# What the task asks
Only one stretch of the records below should be repeated. It starts with the line containing "Supplementary Table 2- List" and goes on through the line containing "PVF2 | 13780", exactly as written.

(Data provided begins)

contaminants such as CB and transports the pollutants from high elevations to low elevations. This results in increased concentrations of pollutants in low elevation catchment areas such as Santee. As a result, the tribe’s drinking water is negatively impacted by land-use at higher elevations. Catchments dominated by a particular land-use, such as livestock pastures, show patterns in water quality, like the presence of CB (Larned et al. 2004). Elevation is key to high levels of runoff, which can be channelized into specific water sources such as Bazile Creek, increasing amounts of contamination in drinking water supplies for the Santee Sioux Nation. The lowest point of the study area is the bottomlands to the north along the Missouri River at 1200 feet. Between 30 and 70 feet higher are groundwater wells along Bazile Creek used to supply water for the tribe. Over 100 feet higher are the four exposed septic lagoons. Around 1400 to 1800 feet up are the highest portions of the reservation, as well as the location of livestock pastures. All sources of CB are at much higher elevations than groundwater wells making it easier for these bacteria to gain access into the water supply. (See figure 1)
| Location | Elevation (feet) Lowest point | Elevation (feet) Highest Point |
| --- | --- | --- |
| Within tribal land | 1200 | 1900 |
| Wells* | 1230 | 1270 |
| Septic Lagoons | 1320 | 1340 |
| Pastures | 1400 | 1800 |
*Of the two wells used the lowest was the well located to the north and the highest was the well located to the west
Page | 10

(Data provided ends)
(Data provided begins)

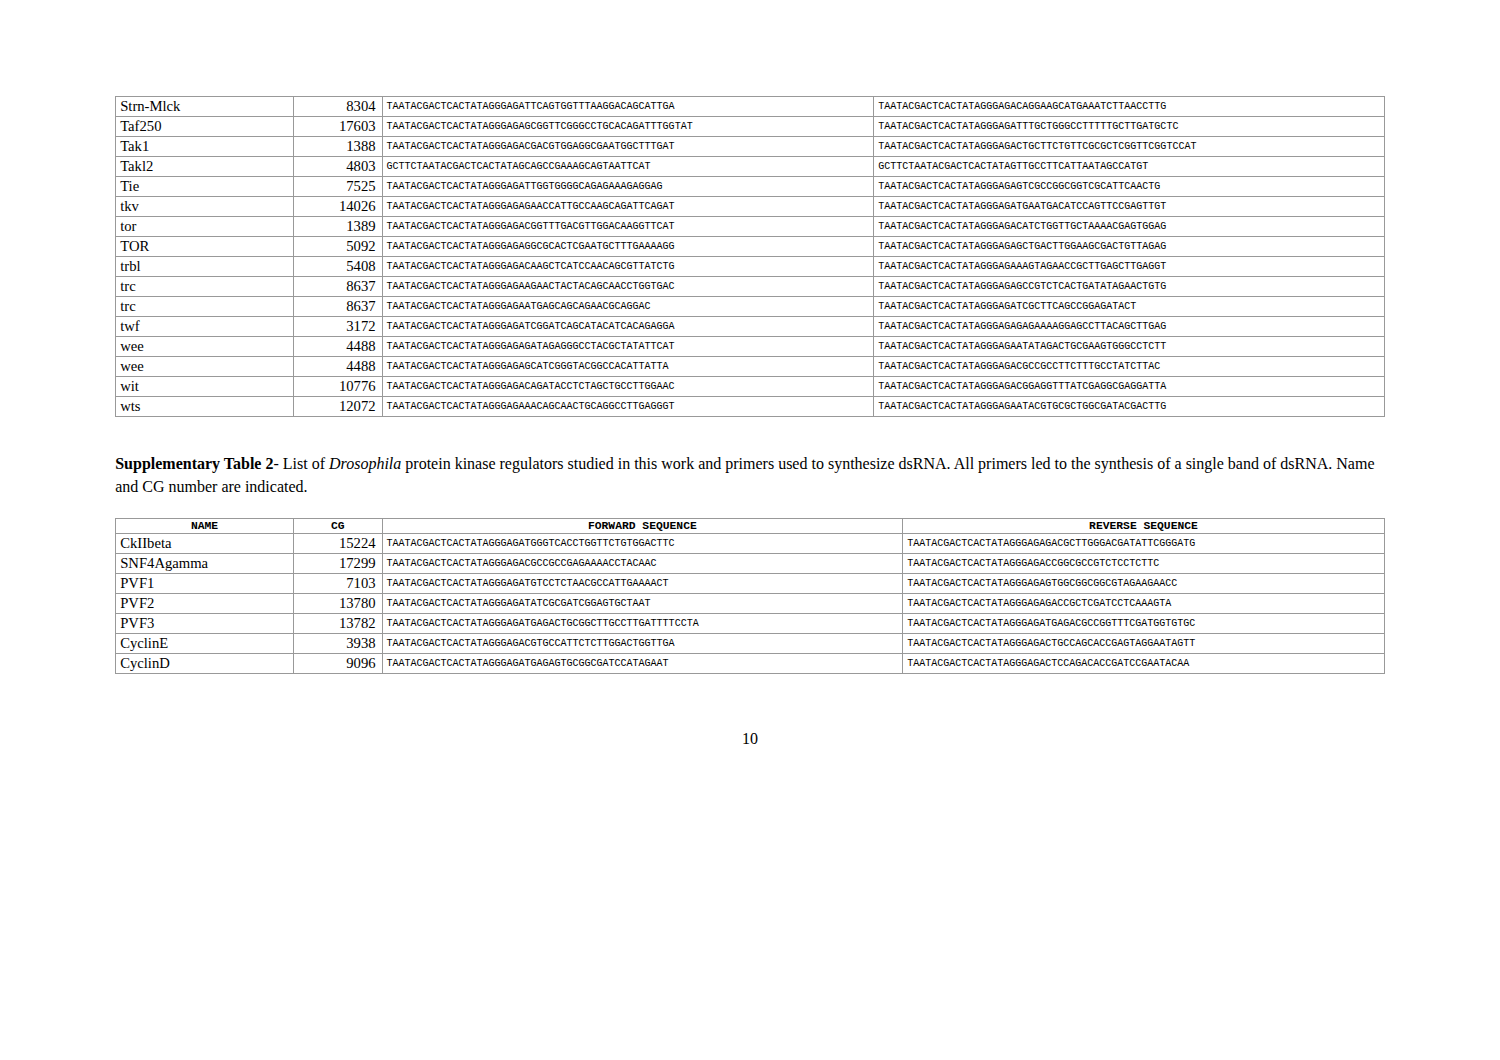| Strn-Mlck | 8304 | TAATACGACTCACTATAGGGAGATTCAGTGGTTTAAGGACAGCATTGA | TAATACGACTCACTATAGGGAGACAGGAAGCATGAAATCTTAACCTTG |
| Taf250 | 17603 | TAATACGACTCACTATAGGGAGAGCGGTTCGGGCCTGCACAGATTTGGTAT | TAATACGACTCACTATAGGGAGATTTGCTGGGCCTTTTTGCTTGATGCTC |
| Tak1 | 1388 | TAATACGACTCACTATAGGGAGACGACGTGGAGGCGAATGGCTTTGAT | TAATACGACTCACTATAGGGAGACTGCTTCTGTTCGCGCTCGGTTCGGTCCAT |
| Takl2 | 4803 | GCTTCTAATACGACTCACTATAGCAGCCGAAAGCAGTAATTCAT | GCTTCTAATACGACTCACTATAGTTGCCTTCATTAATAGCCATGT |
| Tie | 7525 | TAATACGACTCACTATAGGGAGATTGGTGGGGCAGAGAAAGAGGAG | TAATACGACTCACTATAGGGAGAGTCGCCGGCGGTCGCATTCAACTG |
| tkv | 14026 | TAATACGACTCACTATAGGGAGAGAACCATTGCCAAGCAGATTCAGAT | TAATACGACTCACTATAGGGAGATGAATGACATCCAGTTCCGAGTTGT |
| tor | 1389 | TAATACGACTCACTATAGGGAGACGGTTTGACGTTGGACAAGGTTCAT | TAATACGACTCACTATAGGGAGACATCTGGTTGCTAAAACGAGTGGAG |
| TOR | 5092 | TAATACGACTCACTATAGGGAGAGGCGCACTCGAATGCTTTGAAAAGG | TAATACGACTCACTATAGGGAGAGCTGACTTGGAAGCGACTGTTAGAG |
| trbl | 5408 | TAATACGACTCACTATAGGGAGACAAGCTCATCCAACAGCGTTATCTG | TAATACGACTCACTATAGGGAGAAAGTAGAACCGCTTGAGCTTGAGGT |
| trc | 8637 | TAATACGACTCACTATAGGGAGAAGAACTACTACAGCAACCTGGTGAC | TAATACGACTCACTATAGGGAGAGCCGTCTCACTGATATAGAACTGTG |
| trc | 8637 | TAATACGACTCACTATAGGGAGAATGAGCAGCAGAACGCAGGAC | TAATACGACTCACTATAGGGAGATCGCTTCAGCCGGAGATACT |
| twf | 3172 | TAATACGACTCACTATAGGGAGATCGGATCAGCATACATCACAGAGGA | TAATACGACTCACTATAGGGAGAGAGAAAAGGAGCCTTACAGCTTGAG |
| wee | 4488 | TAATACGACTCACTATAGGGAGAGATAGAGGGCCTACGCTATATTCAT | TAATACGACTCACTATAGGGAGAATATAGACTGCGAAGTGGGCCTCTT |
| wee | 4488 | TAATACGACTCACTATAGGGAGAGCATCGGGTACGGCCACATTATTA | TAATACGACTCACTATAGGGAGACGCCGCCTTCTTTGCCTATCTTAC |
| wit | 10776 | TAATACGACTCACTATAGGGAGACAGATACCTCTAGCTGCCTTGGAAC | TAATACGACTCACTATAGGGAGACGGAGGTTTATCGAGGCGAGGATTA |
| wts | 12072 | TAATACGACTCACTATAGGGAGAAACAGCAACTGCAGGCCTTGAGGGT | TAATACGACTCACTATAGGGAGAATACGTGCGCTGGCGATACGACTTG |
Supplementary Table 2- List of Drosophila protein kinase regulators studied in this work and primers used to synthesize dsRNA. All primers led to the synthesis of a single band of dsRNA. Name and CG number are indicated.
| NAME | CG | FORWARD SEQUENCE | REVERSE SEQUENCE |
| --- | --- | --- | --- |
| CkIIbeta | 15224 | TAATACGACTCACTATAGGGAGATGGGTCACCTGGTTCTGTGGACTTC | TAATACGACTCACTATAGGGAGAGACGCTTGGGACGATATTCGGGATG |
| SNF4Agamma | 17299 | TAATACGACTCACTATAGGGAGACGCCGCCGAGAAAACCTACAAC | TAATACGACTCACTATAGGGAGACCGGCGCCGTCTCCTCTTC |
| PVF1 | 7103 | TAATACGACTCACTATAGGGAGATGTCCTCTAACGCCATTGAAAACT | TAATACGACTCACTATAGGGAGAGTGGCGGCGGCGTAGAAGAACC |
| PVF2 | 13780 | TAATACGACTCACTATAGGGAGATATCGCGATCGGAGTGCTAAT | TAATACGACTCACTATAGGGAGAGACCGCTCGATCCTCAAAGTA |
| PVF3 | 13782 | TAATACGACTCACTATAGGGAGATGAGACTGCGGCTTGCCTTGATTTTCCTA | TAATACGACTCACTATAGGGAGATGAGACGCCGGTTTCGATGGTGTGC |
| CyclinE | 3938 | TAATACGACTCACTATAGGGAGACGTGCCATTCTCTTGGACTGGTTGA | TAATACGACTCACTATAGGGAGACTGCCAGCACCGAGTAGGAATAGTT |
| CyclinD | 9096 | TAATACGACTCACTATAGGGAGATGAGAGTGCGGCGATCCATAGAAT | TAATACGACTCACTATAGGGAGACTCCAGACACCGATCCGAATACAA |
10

(Data provided ends)

# Answer for the task
Supplementary Table 2- List of Drosophila protein kinase regulators studied in this work and primers used to synthesize dsRNA. All primers led to the synthesis of a single band of dsRNA. Name and CG number are indicated.
| NAME | CG | FORWARD SEQUENCE | REVERSE SEQUENCE |
| --- | --- | --- | --- |
| CkIIbeta | 15224 | TAATACGACTCACTATAGGGAGATGGGTCACCTGGTTCTGTGGACTTC | TAATACGACTCACTATAGGGAGAGACGCTTGGGACGATATTCGGGATG |
| SNF4Agamma | 17299 | TAATACGACTCACTATAGGGAGACGCCGCCGAGAAAACCTACAAC | TAATACGACTCACTATAGGGAGACCGGCGCCGTCTCCTCTTC |
| PVF1 | 7103 | TAATACGACTCACTATAGGGAGATGTCCTCTAACGCCATTGAAAACT | TAATACGACTCACTATAGGGAGAGTGGCGGCGGCGTAGAAGAACC |
| PVF2 | 13780 | TAATACGACTCACTATAGGGAGATATCGCGATCGGAGTGCTAAT | TAATACGACTCACTATAGGGAGAGACCGCTCGATCCTCAAAGTA |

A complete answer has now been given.